Maria Thompson Daviess was an American painter and author. Though firstly being in love with art, she published more than thirteen books, romances for the most part.
Background
Maria Thompson Daviess was born on November 25, 1872 in Harrodsburg, Kentucky, United States. She was the daughter of John Burton Thompson and Leonora (Hamilton) Daviess.
Her father belonged to a family long prominent in Kentucky, and his mother, whose full name he gave to his daughter, was a woman of considerable literary interests and performance. He died early and his widow with her children took up residence at her family home, Nashville, Tennessee, United States.
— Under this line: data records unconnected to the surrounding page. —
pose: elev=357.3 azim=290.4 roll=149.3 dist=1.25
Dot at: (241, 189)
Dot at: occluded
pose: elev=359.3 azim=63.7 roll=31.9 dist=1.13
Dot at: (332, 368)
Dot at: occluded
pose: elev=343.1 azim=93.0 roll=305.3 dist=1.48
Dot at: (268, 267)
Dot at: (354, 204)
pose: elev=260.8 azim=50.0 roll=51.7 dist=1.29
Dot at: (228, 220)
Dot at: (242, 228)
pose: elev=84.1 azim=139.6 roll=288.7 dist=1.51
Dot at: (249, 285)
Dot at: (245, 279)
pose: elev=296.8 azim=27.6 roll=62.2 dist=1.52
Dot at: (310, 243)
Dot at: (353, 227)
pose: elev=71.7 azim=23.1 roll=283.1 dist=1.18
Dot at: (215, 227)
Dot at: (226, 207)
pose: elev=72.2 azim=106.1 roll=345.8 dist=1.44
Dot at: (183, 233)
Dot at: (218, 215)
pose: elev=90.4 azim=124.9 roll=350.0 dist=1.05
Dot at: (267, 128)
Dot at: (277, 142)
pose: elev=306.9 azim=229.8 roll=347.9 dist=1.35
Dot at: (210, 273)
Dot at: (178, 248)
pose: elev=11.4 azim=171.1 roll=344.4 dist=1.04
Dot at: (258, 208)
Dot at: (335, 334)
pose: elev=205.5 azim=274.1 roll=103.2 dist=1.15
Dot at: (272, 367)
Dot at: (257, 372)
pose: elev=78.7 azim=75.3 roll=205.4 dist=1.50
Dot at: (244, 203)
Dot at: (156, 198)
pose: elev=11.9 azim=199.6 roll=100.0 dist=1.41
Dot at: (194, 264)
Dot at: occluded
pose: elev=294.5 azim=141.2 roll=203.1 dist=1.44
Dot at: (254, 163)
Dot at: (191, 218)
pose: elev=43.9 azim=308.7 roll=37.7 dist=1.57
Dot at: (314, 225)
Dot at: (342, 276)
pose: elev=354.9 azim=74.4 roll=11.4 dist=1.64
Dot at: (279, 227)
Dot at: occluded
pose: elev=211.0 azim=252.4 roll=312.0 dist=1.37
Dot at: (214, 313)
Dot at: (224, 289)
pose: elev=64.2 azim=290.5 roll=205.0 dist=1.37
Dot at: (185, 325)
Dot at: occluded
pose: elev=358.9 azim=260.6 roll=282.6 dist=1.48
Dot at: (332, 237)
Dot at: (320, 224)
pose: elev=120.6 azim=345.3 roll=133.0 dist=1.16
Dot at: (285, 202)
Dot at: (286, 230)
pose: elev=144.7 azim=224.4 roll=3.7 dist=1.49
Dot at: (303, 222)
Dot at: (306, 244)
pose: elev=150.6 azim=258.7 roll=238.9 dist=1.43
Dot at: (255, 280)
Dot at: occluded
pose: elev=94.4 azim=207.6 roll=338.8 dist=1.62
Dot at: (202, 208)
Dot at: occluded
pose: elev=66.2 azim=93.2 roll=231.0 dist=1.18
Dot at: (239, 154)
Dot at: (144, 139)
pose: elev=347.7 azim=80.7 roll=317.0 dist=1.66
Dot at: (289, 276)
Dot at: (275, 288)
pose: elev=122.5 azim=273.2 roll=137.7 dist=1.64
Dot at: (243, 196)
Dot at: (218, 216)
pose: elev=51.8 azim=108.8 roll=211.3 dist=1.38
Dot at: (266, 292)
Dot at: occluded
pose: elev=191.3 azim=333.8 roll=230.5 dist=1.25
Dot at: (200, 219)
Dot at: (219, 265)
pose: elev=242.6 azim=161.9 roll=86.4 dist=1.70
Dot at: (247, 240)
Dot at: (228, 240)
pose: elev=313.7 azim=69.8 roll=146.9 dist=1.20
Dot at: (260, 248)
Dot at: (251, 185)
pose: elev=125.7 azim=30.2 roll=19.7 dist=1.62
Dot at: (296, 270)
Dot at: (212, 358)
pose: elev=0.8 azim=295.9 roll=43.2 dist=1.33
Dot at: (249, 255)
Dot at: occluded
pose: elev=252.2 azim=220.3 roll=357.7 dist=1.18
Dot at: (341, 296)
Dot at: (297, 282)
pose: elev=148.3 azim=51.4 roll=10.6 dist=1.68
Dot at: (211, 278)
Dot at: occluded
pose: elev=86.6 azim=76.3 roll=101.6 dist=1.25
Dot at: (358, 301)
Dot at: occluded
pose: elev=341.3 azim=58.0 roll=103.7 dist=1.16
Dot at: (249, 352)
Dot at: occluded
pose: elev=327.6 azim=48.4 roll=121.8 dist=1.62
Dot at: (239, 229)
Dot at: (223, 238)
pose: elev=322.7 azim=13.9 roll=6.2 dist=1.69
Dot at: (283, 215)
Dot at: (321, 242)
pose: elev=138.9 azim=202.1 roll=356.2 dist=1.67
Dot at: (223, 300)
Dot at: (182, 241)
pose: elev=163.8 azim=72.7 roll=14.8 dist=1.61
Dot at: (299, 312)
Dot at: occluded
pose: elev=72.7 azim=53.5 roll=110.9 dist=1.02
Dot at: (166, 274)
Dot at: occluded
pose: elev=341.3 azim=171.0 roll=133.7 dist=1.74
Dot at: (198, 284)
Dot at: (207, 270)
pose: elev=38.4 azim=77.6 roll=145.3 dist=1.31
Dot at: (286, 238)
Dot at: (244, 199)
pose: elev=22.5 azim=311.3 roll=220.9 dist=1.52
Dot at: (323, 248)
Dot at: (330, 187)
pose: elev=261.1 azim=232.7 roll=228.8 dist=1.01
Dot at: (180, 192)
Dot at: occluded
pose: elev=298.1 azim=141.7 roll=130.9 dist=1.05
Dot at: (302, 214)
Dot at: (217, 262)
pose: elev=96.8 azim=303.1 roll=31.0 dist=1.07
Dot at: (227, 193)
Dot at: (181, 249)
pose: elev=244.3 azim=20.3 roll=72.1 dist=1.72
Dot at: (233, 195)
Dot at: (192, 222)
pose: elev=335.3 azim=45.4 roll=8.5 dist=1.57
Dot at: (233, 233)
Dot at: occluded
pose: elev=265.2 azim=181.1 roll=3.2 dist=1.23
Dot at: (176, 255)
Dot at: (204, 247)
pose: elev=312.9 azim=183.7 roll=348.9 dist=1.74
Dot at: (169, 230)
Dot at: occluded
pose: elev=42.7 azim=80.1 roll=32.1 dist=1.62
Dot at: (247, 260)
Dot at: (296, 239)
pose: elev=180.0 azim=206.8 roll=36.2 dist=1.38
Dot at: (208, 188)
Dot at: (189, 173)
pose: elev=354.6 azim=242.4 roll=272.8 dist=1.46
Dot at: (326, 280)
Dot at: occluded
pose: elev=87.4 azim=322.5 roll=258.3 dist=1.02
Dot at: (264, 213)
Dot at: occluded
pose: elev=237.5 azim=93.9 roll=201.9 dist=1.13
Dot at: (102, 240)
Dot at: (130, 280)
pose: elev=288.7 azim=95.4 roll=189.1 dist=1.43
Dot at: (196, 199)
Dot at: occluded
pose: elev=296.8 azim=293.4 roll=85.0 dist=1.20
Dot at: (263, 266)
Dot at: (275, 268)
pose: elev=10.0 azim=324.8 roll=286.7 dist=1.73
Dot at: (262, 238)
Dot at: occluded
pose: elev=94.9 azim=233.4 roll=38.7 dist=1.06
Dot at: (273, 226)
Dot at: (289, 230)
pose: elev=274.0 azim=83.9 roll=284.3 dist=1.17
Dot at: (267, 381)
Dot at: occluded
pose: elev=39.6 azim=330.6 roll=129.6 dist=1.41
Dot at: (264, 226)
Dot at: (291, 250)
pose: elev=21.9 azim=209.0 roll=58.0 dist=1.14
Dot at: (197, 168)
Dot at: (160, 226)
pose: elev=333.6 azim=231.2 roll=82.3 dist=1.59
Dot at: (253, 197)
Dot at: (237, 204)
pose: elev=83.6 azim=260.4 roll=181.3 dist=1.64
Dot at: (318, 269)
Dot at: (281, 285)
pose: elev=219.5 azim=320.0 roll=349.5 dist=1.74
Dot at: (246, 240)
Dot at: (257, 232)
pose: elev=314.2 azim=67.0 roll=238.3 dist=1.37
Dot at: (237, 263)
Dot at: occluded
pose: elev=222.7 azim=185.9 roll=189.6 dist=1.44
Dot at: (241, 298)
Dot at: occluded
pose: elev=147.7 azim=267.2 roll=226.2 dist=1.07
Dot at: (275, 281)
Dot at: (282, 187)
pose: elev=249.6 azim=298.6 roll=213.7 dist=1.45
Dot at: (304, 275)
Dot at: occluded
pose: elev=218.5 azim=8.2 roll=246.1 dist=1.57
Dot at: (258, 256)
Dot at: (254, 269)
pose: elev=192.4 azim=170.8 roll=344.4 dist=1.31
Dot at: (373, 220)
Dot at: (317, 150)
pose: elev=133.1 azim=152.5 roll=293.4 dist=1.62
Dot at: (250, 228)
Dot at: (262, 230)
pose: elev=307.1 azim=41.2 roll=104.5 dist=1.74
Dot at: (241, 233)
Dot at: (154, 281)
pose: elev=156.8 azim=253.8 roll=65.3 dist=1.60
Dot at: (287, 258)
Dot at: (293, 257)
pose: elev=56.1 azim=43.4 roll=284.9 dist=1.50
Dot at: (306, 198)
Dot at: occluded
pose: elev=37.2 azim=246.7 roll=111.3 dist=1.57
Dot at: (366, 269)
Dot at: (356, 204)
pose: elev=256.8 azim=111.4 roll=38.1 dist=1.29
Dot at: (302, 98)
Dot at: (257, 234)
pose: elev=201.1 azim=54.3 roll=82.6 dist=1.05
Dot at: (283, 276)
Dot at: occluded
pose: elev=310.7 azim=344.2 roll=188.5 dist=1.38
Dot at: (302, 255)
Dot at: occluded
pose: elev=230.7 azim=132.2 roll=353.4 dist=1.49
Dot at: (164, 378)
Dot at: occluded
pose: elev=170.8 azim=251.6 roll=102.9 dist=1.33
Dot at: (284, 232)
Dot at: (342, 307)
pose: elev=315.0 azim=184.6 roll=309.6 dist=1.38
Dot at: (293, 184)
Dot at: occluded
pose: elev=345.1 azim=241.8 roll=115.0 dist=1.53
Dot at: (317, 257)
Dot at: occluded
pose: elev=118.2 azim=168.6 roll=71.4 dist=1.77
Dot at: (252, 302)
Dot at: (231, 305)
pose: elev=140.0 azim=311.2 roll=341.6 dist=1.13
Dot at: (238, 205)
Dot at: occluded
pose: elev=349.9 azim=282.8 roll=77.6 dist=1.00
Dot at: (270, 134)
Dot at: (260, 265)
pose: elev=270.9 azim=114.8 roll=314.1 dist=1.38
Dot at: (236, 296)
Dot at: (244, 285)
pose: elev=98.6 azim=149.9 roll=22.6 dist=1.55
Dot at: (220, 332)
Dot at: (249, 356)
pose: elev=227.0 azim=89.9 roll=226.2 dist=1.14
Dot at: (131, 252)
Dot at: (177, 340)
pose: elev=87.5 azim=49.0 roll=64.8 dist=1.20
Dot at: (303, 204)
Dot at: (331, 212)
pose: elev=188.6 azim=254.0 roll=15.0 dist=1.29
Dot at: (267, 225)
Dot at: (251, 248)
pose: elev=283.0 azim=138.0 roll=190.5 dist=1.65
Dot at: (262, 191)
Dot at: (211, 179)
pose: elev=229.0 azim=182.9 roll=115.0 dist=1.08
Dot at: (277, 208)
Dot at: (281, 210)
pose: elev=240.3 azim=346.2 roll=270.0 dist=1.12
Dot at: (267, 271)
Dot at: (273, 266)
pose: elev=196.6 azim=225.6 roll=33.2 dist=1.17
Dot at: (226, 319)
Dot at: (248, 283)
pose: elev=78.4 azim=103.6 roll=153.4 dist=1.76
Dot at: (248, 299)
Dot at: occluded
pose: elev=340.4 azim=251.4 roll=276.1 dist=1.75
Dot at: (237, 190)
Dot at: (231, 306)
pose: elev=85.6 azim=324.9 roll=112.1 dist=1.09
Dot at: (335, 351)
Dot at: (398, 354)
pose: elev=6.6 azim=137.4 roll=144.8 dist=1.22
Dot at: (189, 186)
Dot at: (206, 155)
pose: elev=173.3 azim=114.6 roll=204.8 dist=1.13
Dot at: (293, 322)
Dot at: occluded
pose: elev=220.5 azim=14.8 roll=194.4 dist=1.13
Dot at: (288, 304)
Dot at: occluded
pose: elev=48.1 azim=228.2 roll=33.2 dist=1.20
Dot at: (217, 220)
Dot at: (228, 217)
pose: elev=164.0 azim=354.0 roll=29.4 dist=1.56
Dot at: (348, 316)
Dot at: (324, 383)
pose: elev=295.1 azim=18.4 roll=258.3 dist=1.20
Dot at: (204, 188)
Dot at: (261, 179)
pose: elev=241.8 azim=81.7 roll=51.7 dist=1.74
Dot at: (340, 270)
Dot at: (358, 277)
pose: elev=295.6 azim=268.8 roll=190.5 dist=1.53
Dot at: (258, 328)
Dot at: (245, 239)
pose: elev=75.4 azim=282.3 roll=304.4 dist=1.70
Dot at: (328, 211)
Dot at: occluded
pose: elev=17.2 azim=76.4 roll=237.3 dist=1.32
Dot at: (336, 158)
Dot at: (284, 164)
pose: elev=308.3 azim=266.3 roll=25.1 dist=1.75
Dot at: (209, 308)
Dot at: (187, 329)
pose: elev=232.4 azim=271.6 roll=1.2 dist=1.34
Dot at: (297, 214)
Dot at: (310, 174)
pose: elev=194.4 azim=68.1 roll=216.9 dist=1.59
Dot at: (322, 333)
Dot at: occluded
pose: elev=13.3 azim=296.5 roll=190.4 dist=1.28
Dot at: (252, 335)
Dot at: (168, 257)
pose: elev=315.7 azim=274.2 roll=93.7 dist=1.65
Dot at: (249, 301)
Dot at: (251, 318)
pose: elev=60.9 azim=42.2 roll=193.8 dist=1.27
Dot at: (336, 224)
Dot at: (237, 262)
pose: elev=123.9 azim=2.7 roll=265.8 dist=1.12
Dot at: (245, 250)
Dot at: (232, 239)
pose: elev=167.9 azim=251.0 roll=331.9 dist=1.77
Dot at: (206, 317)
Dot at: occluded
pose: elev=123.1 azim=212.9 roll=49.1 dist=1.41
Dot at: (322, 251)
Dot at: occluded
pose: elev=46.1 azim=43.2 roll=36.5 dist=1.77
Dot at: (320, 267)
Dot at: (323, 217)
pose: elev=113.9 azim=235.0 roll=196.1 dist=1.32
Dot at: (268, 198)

There, except for long visits to her father’s relatives in Kentucky, Maria spent all of her childhood.
Education
After attending the Nashville Young Ladies College and the Hill School in Shelbyville, Kentucky, Maria entered Wellesley, where she remained (1891 - 92) until her mother’s ill health necessitated her being at home.
She studied in the (Nashville) Peabody Art School, and, after her mother’s death, spent two years (1902 - 04) in various schools of art in Paris.
Career
In 1904-05 specimens of her painting were exhibited in the Paris Salon.
Returning to Nashville in the summer of 1904, she taught art, and during the next few years maintained a studio of photography, miniature painting, jewelry design—and general discussion for the local illuminati.
Almost by accident she discovered that she could write stories acceptable to the juvenile readers of Sunday-school magazines, and in 1909 her Miss Selina Lite and the Soapbox Babies made it evident that she could please also many persons of more advanced years.
By 1920 she had published thirteen other books, romances for the most part, all thin and sentimental, but all popular, inspired by a quick, ebullient, amiably disposed mind.
Her best- known work is The Melting of Molly (1912). Some of her other books had distinct and aggressive aims: The Tinderbox (1913), to advance the cause of woman suffrage; Over Paradise Ridge (1915), to check the flow of population from farm to city; The Heart’s Kingdom (1917), to solve religious difficulties; and The Matrix (1920), to emphasize the extent of the nation’s indebtedness to Lincoln’s mother. Most of these purposes were restated along with many convictions of hers in her autobiography, Seven Times Seven, presented in seven “reels, ” as she named her chapters, during 1924.
As soon as the income from her books warranted her doing so she bought a farm near Nashville and lived on it when she was not more attracted to New York.
During the World War in 1917-18 she was commissioned by the government to go about making speeches to show the importance of food corn servation.
For the last five years of her life she suffered pitiably from articular rheumatism.